┌─ DATA EXTRACT

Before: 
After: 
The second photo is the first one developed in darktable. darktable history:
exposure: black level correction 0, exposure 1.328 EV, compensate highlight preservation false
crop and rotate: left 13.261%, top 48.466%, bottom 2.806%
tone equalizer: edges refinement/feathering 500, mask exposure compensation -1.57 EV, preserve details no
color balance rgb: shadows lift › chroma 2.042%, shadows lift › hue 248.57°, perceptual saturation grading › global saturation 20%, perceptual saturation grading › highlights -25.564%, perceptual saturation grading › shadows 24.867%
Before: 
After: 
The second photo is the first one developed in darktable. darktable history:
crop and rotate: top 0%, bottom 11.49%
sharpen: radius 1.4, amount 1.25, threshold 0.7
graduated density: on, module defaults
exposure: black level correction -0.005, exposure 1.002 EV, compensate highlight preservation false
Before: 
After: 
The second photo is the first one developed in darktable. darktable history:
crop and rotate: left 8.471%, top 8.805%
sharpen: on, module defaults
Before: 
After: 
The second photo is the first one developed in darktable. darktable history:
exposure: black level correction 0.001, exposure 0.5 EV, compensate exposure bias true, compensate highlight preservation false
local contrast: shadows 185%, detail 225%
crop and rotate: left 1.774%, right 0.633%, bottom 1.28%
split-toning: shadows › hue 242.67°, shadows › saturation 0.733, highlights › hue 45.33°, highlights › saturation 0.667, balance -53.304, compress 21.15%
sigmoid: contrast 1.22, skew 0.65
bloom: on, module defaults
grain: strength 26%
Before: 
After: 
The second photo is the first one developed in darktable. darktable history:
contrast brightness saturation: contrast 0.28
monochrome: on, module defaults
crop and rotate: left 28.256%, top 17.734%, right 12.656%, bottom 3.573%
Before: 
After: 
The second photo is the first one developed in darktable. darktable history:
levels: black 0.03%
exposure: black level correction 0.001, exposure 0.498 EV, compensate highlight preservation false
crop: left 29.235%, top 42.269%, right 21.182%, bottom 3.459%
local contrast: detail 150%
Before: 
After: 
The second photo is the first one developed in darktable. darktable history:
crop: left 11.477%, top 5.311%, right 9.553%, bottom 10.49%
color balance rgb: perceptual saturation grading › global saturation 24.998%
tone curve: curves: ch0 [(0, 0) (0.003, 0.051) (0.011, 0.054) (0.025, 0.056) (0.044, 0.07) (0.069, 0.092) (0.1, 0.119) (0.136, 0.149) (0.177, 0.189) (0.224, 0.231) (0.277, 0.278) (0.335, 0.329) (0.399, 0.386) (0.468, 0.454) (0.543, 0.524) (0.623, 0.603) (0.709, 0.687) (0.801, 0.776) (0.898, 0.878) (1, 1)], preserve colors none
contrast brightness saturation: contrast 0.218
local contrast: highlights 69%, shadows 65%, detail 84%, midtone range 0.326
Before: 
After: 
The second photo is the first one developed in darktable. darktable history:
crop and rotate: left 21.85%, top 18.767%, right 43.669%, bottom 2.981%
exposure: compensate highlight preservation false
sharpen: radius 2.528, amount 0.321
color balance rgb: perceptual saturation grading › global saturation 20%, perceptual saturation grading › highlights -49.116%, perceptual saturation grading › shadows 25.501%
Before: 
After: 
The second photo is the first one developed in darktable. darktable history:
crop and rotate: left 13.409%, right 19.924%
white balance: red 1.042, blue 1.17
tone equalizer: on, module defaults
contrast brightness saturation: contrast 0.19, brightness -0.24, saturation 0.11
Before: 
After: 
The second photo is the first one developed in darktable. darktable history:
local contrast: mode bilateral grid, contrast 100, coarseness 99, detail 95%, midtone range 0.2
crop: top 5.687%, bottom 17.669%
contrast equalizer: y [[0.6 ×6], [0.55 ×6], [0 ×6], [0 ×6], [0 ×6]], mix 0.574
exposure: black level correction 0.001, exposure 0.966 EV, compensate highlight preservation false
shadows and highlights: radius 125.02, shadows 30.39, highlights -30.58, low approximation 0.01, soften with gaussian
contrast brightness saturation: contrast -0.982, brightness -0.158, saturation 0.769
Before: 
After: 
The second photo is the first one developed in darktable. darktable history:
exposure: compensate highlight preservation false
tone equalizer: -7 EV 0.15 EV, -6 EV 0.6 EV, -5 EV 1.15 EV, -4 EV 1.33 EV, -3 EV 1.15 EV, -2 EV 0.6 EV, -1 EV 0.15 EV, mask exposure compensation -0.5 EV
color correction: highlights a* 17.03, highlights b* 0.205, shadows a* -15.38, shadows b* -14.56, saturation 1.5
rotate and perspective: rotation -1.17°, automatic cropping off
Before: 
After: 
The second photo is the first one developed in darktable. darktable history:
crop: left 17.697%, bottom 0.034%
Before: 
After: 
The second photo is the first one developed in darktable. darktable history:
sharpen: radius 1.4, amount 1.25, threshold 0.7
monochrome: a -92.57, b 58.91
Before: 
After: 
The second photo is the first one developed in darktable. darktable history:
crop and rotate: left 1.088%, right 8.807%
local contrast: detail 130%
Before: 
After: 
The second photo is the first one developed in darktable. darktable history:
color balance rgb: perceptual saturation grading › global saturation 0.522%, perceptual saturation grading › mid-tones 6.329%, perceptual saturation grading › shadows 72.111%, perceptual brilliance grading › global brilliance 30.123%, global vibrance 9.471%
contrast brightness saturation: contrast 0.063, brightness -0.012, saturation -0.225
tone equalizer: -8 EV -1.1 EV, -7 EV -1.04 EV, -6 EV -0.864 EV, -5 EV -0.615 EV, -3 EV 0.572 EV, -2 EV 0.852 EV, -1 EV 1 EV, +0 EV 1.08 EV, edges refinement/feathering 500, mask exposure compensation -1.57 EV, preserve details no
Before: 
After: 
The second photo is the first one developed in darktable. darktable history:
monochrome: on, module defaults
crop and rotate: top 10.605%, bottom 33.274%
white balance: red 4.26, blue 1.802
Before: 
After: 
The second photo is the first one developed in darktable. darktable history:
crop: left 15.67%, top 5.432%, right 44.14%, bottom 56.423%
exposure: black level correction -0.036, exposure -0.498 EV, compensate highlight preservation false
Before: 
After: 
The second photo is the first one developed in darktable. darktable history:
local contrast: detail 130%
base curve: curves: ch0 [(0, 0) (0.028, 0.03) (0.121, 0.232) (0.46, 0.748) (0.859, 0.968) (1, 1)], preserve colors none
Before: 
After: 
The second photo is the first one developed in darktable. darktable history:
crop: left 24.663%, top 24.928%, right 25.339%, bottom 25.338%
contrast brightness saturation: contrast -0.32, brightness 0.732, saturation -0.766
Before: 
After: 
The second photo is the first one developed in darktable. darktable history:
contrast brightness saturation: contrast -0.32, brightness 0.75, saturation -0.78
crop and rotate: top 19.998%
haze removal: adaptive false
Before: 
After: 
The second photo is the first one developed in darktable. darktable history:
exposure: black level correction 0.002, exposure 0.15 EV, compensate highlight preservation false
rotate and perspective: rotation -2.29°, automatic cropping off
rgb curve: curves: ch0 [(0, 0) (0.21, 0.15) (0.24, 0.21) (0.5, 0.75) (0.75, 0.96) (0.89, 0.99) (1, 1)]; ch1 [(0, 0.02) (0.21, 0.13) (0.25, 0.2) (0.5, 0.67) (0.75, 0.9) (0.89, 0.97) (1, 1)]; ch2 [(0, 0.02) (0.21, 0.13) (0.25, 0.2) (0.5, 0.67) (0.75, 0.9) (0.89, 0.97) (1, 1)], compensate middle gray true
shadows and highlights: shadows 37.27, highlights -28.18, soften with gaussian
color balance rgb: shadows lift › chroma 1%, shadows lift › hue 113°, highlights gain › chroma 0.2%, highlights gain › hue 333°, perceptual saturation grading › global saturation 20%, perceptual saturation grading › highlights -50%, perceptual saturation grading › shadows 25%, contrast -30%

└─

- [PROBLEM DETAILS]: Update the material so that every "darktable history" becomes "processing history", with all other text left as it is.

- [SOLUTION TO THIS TASK]:
Before: 
After: 
The second photo is the first one developed in darktable. processing history:
exposure: black level correction 0, exposure 1.328 EV, compensate highlight preservation false
crop and rotate: left 13.261%, top 48.466%, bottom 2.806%
tone equalizer: edges refinement/feathering 500, mask exposure compensation -1.57 EV, preserve details no
color balance rgb: shadows lift › chroma 2.042%, shadows lift › hue 248.57°, perceptual saturation grading › global saturation 20%, perceptual saturation grading › highlights -25.564%, perceptual saturation grading › shadows 24.867%
Before: 
After: 
The second photo is the first one developed in darktable. processing history:
crop and rotate: top 0%, bottom 11.49%
sharpen: radius 1.4, amount 1.25, threshold 0.7
graduated density: on, module defaults
exposure: black level correction -0.005, exposure 1.002 EV, compensate highlight preservation false
Before: 
After: 
The second photo is the first one developed in darktable. processing history:
crop and rotate: left 8.471%, top 8.805%
sharpen: on, module defaults
Before: 
After: 
The second photo is the first one developed in darktable. processing history:
exposure: black level correction 0.001, exposure 0.5 EV, compensate exposure bias true, compensate highlight preservation false
local contrast: shadows 185%, detail 225%
crop and rotate: left 1.774%, right 0.633%, bottom 1.28%
split-toning: shadows › hue 242.67°, shadows › saturation 0.733, highlights › hue 45.33°, highlights › saturation 0.667, balance -53.304, compress 21.15%
sigmoid: contrast 1.22, skew 0.65
bloom: on, module defaults
grain: strength 26%
Before: 
After: 
The second photo is the first one developed in darktable. processing history:
contrast brightness saturation: contrast 0.28
monochrome: on, module defaults
crop and rotate: left 28.256%, top 17.734%, right 12.656%, bottom 3.573%
Before: 
After: 
The second photo is the first one developed in darktable. processing history:
levels: black 0.03%
exposure: black level correction 0.001, exposure 0.498 EV, compensate highlight preservation false
crop: left 29.235%, top 42.269%, right 21.182%, bottom 3.459%
local contrast: detail 150%
Before: 
After: 
The second photo is the first one developed in darktable. processing history:
crop: left 11.477%, top 5.311%, right 9.553%, bottom 10.49%
color balance rgb: perceptual saturation grading › global saturation 24.998%
tone curve: curves: ch0 [(0, 0) (0.003, 0.051) (0.011, 0.054) (0.025, 0.056) (0.044, 0.07) (0.069, 0.092) (0.1, 0.119) (0.136, 0.149) (0.177, 0.189) (0.224, 0.231) (0.277, 0.278) (0.335, 0.329) (0.399, 0.386) (0.468, 0.454) (0.543, 0.524) (0.623, 0.603) (0.709, 0.687) (0.801, 0.776) (0.898, 0.878) (1, 1)], preserve colors none
contrast brightness saturation: contrast 0.218
local contrast: highlights 69%, shadows 65%, detail 84%, midtone range 0.326
Before: 
After: 
The second photo is the first one developed in darktable. processing history:
crop and rotate: left 21.85%, top 18.767%, right 43.669%, bottom 2.981%
exposure: compensate highlight preservation false
sharpen: radius 2.528, amount 0.321
color balance rgb: perceptual saturation grading › global saturation 20%, perceptual saturation grading › highlights -49.116%, perceptual saturation grading › shadows 25.501%
Before: 
After: 
The second photo is the first one developed in darktable. processing history:
crop and rotate: left 13.409%, right 19.924%
white balance: red 1.042, blue 1.17
tone equalizer: on, module defaults
contrast brightness saturation: contrast 0.19, brightness -0.24, saturation 0.11
Before: 
After: 
The second photo is the first one developed in darktable. processing history:
local contrast: mode bilateral grid, contrast 100, coarseness 99, detail 95%, midtone range 0.2
crop: top 5.687%, bottom 17.669%
contrast equalizer: y [[0.6 ×6], [0.55 ×6], [0 ×6], [0 ×6], [0 ×6]], mix 0.574
exposure: black level correction 0.001, exposure 0.966 EV, compensate highlight preservation false
shadows and highlights: radius 125.02, shadows 30.39, highlights -30.58, low approximation 0.01, soften with gaussian
contrast brightness saturation: contrast -0.982, brightness -0.158, saturation 0.769
Before: 
After: 
The second photo is the first one developed in darktable. processing history:
exposure: compensate highlight preservation false
tone equalizer: -7 EV 0.15 EV, -6 EV 0.6 EV, -5 EV 1.15 EV, -4 EV 1.33 EV, -3 EV 1.15 EV, -2 EV 0.6 EV, -1 EV 0.15 EV, mask exposure compensation -0.5 EV
color correction: highlights a* 17.03, highlights b* 0.205, shadows a* -15.38, shadows b* -14.56, saturation 1.5
rotate and perspective: rotation -1.17°, automatic cropping off
Before: 
After: 
The second photo is the first one developed in darktable. processing history:
crop: left 17.697%, bottom 0.034%
Before: 
After: 
The second photo is the first one developed in darktable. processing history:
sharpen: radius 1.4, amount 1.25, threshold 0.7
monochrome: a -92.57, b 58.91
Before: 
After: 
The second photo is the first one developed in darktable. processing history:
crop and rotate: left 1.088%, right 8.807%
local contrast: detail 130%
Before: 
After: 
The second photo is the first one developed in darktable. processing history:
color balance rgb: perceptual saturation grading › global saturation 0.522%, perceptual saturation grading › mid-tones 6.329%, perceptual saturation grading › shadows 72.111%, perceptual brilliance grading › global brilliance 30.123%, global vibrance 9.471%
contrast brightness saturation: contrast 0.063, brightness -0.012, saturation -0.225
tone equalizer: -8 EV -1.1 EV, -7 EV -1.04 EV, -6 EV -0.864 EV, -5 EV -0.615 EV, -3 EV 0.572 EV, -2 EV 0.852 EV, -1 EV 1 EV, +0 EV 1.08 EV, edges refinement/feathering 500, mask exposure compensation -1.57 EV, preserve details no
Before: 
After: 
The second photo is the first one developed in darktable. processing history:
monochrome: on, module defaults
crop and rotate: top 10.605%, bottom 33.274%
white balance: red 4.26, blue 1.802
Before: 
After: 
The second photo is the first one developed in darktable. processing history:
crop: left 15.67%, top 5.432%, right 44.14%, bottom 56.423%
exposure: black level correction -0.036, exposure -0.498 EV, compensate highlight preservation false
Before: 
After: 
The second photo is the first one developed in darktable. processing history:
local contrast: detail 130%
base curve: curves: ch0 [(0, 0) (0.028, 0.03) (0.121, 0.232) (0.46, 0.748) (0.859, 0.968) (1, 1)], preserve colors none
Before: 
After: 
The second photo is the first one developed in darktable. processing history:
crop: left 24.663%, top 24.928%, right 25.339%, bottom 25.338%
contrast brightness saturation: contrast -0.32, brightness 0.732, saturation -0.766
Before: 
After: 
The second photo is the first one developed in darktable. processing history:
contrast brightness saturation: contrast -0.32, brightness 0.75, saturation -0.78
crop and rotate: top 19.998%
haze removal: adaptive false
Before: 
After: 
The second photo is the first one developed in darktable. processing history:
exposure: black level correction 0.002, exposure 0.15 EV, compensate highlight preservation false
rotate and perspective: rotation -2.29°, automatic cropping off
rgb curve: curves: ch0 [(0, 0) (0.21, 0.15) (0.24, 0.21) (0.5, 0.75) (0.75, 0.96) (0.89, 0.99) (1, 1)]; ch1 [(0, 0.02) (0.21, 0.13) (0.25, 0.2) (0.5, 0.67) (0.75, 0.9) (0.89, 0.97) (1, 1)]; ch2 [(0, 0.02) (0.21, 0.13) (0.25, 0.2) (0.5, 0.67) (0.75, 0.9) (0.89, 0.97) (1, 1)], compensate middle gray true
shadows and highlights: shadows 37.27, highlights -28.18, soften with gaussian
color balance rgb: shadows lift › chroma 1%, shadows lift › hue 113°, highlights gain › chroma 0.2%, highlights gain › hue 333°, perceptual saturation grading › global saturation 20%, perceptual saturation grading › highlights -50%, perceptual saturation grading › shadows 25%, contrast -30%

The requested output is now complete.